There is no love lost between DEQ and SELC. SELC lawyers have challenged state regulators’ enforcement of environmental laws repeatedly in courtrooms in recent years. Battles over DEQ’s approach to forcing Duke Energy to clean up 100 tons of coal ash rank among the highest profile scuffles between the two of late.
DEQ Jabs Back
Stephanie Hawco, DEQ deputy secretary for public affairs, on Thursday said SELC’s characterizations of her agency in the new report are a distortion.
“The Southern Environmental Lawsuit Center has never let the truth get in the way of fearmongering, falsehoods and fundraising,” Hawco said.
“North Carolinians are breathing cleaner air today than at any time in decades,” she said. “For the first time in 20 years every area of the state meets all federal air quality standards, ozone levels were among the lowest on record in 2015, and emissions from large sources are down 90 percent.”

To counter what they have described as distortions by critics, DEQ leaders in recent years have defended the reforms on multiple publishing platforms. In this 2015 video, Assistant Secretary Tom Reeder defends a long list of changes mandated by the 2015 Regulatory Reform Act.

But SELC is not alone in its criticism of the direction North Carolina’s air pollution control efforts are taking.
Jamie Cole, a policy advocate with the NC Conservation Network, opposes a Division of Air Quality rule that takes effect this month that exempts about 1,100 small facilities from state permitting if they release less than 10 tons of emissions per year. Facilities that are not exempt but which emit less than 25 tons into the atmosphere – about 320 sites in the state – can register rather than go through the steps to obtain a state permit.
“There was no consideration of cumulative impact,” Cole said. “We have examples of communities that have more than one facility that will go unpermitted. The impact would be different if a community only has one facility.”
In a guest column in the Asheville Citizen-Times this month, Sheila Holman, director of the DEQ Division of Air Quality, stressed that the new approach, affecting about 1 percent of emissions from factories and businessses, does not remove or relax emissions standards.
“The resources that are freed up by reducing paperwork for very small sources of air pollution will be focused on additional inspections and on larger, more environmentally significant sources of emissions,” she wrote.

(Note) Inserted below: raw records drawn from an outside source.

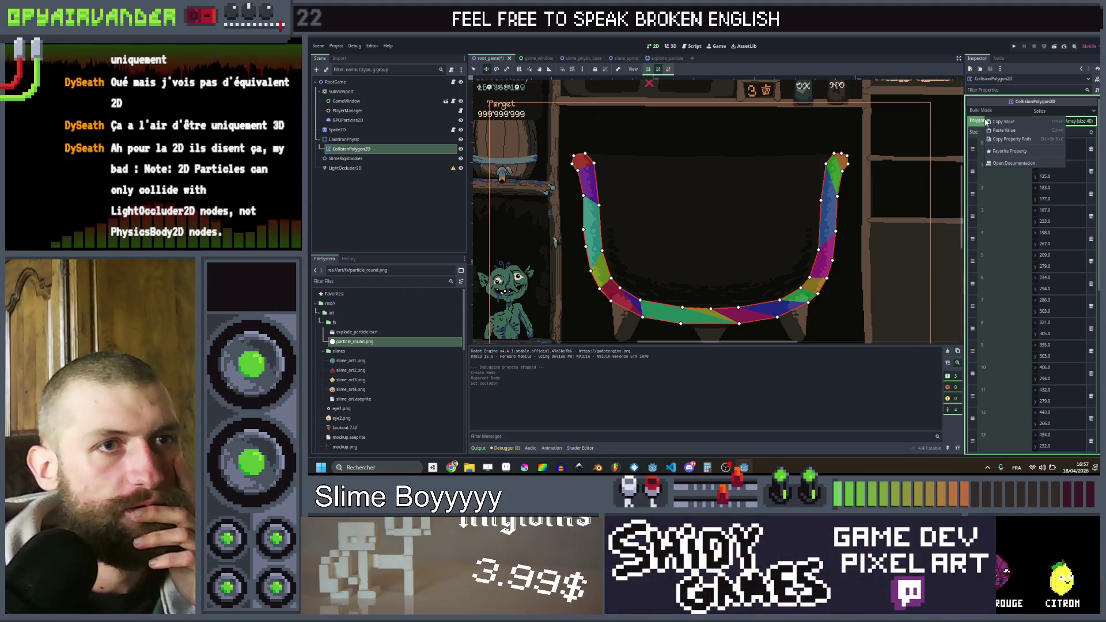
left_click(1003, 121)
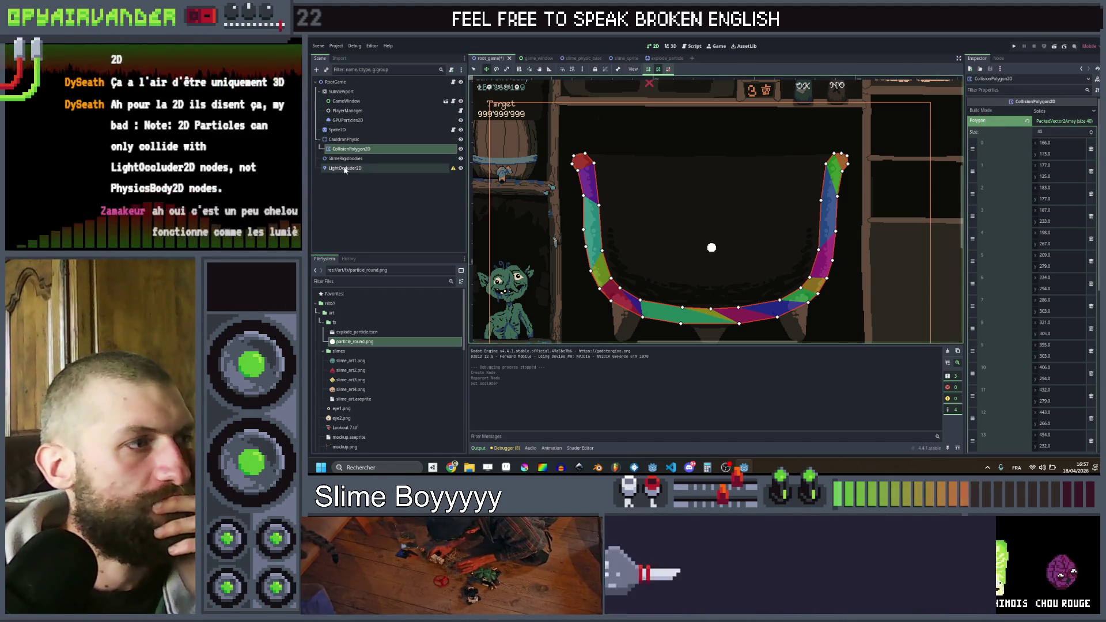
left_click(344, 168)
right_click(992, 144)
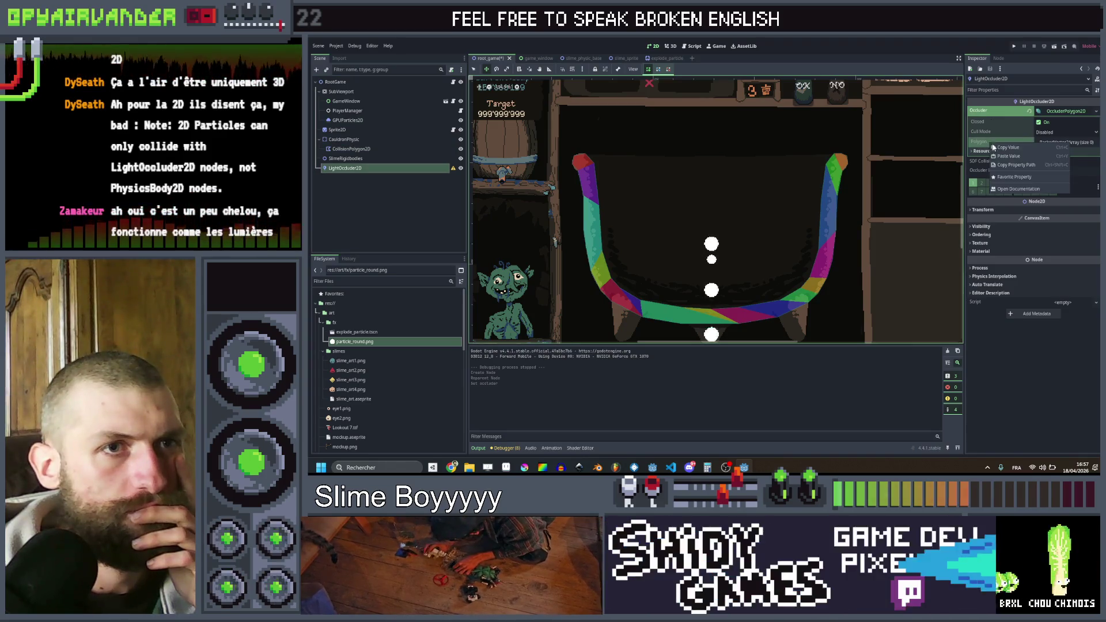
left_click(1022, 156)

Clean Air Carolina in Charlotte is among the environmental groups still convinced this summer that DEQ should do more.
In the wake of the legislature’s repeal of the diesel-engine-idling rule, Clean Air is asking DEQ to consider a middle road. It is requesting that some idling limits be kept near places where particulate emissions are highest and near schools. Clean Air is also recommending that the state educate diesel-powered vehicle operators about the health risks that emissions pose.
The health-advocacy organization is also urging DEQ to put teeth into limits, required by the U.S. Environmental Protection Agency, to emissions limits a manufacturing plant or another emitter can release while turning on production equipment, shutting it down, or weathering a repair, all times when emissions can rise.
In other words, said Terry Lansdell, Clean Air’s program director, efforts to improve air quality has made great strides. But the work is not yet done.
“We need to make visible what is invisible,” Lansdell said of the chemicals and microscopic soot still being released into our air. “Otherwise we live in a state of denial.”